● **Work item A**: In the passage on surviving political scandal, which two earlier episodes ended in at least a partial concession of wrongdoing?
● **Work item B**: Summarize the passage on surviving political scandal in two sentences.
● **Work item C**: Extend the passage on surviving political scandal by a few paragraphs, beginning after its final sentence.

Put all the cases together and we're left with a far more sweeping conclusion: A politician can weather a storm of scandal and survive. The trick is not to back down. Concede nothing. Refuse to give in. Display no sense of shame or guilt. And before long the storm will pass.
The first politician to demonstrate the capacity to ride out a scandal in this way, even in the face of solid evidence of a misdeed, was Bill Clinton, aided very powerfully by the entire leadership of the Democratic Party. Clinton undeniably lied under oath. He clearly behaved sordidly in the Oval Office with an intern less than half his age. Yet at no point did he or the Democratic leadership concede a thing. Ken Starr's investigation, the shocking details it revealed about Clinton's actions with Monica Lewinsky, impeachment — the president and his fellow Democrats dismissed all of it, ascribing it to a purely partisan crusade against him and his administration. This dismissal, which never wavered, is what separates this episode from Watergate and the Iran-Contra Affair, both of which ended in at least a partial concession of wrongdoing.
And it worked. Clinton survived impeachment. His approval ratings never significantly slipped. He ended his presidency quite popular. And this popularity has persisted through the years.

● **Dataset excerpts**:
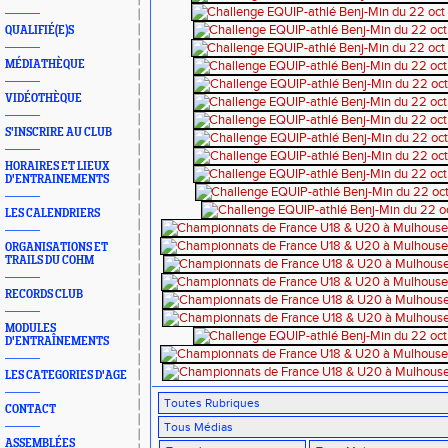
QUALIFIÉ(E)S
MÉDIATHÈQUE
VIDÉOTHÈQUE
S'INSCRIRE AU CLUB
HORAIRES ET LIEUX
D'ENTRAINEMENTS
LES CALENDRIERS
ORGANISATIONS ET
TRAILS DU COHM
RECORDS CLUB
MODULES
D'ENTRAÎNEMENTS
LES CATEGORIES D'AGE
CONTACT
ASSEMBLÉES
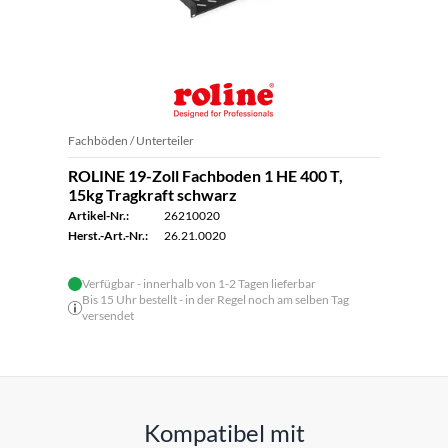
Fachböden / Unterteiler
ROLINE 19-Zoll Fachboden 1 HE 400 T,
15kg Tragkraft schwarz
Artikel-Nr.:
26210020
Herst.-Art.-Nr.:
26.21.0020
Verfügbar - innerhalb von 1-2 Tagen lieferbar
Bis 15 Uhr bestellt - in der Regel noch am selben Tag
versendet
Kompatibel mit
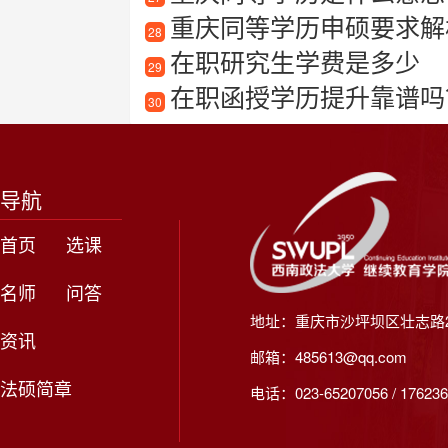
重庆同等学历申硕要求解
28
在职研究生学费是多少
29
在职函授学历提升靠谱吗
30
导航
首页
选课
名师
问答
地址：重庆市沙坪坝区壮志路2
资讯
邮箱：485613@qq.com
法硕简章
电话：023-65207056 / 176236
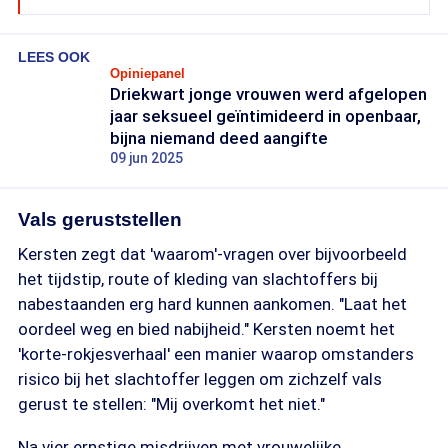
Duivendrecht
LEES OOK
Afgelopen dinsdagnacht om 04.00 werd de 17-
Opiniepanel
jarige Lisa op de Holterbergweg in Duivendrecht
Driekwart jonge vrouwen werd afgelopen
jaar seksueel geïntimideerd in openbaar,
gevonden door agenten. Ze was toen al
bijna niemand deed aangifte
overleden. Volgens het Parool belde zij even
09 jun 2025
daarvoor nog zelf de politie omdat ze werd
gevolgd.
Vals geruststellen
Lisa was in haar eentje onderweg van
Kersten zegt dat 'waarom'-vragen over bijvoorbeeld
Amsterdam centrum naar huis, omdat ze haar
het tijdstip, route of kleding van slachtoffers bij
elektrische fiets niet in de stad wilde achterlaten.
nabestaanden erg hard kunnen aankomen. "Laat het
De politie spreekt van ernstig geweld en gaat uit
oordeel weg en bied nabijheid." Kersten noemt het
van één dader, die mogelijk ook op de fiets was.
'korte-rokjesverhaal' een manier waarop omstanders
risico bij het slachtoffer leggen om zichzelf vals
Zeist
gerust te stellen: "Mij overkomt het niet."
In de middag van vrijdag 14 augustus werd een
Na vier ernstige misdrijven met vrouwelijke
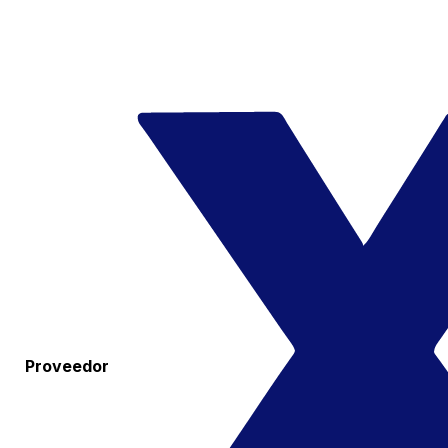
Proveedor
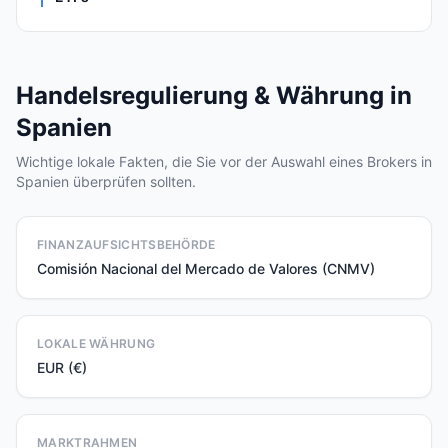
Handelsregulierung & Währung in
Spanien
Wichtige lokale Fakten, die Sie vor der Auswahl eines Brokers in
Spanien überprüfen sollten.
FINANZAUFSICHTSBEHÖRDE
Comisión Nacional del Mercado de Valores (CNMV)
LOKALE WÄHRUNG
EUR (€)
MARKTRAHMEN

● **Output A**: Watergate and the Iran-Contra Affair.

● **Output B**: The passage argues that a politician can survive scandal by conceding nothing and showing no shame, and it names Bill Clinton, backed by the Democratic leadership, as the first to do so despite solid evidence that he lied under oath and behaved sordidly with an intern. Clinton and his party dismissed the Starr investigation and impeachment as a partisan crusade, and the strategy worked: he survived impeachment, kept his approval ratings, and left office popular.

● **Output C**:
Why does denial work? A mix of reasons. People have short attention spans, and the ever-accelerating news cycle makes them shorter with every passing year. Then there's the rise of political tribalism and negative partisanship, which incline people to accept bad behavior from their own side; that can predispose roughly half of the electorate to view the news of a scandal with a skepticism that only deepens over time, especially in the face of a strenuous disavowal of the accusation. Finally, there's the all-American love of toughness and victory. As the days drag into weeks after a scandal breaks, the very fact of the politician's survival comes to be taken by many as itself a sign of virtue — an indication that the scandal-plagued public figure actually deserves to prevail. Once that tipping point has been reached, the politician is home free.
The dynamic plays out differently in media, journalism, Hollywood, and the corporate world more generally because of the profit-seeking imperatives of business. Those who run the show are desperate to keep their brands unsullied by bad press and negative publicity.
The question is whether this will remain the case. How long will CEOs, advertisers, and PR firms continue to run away from talent embroiled in scandal when they see over and over again in the political sphere that the public at large doesn't especially care?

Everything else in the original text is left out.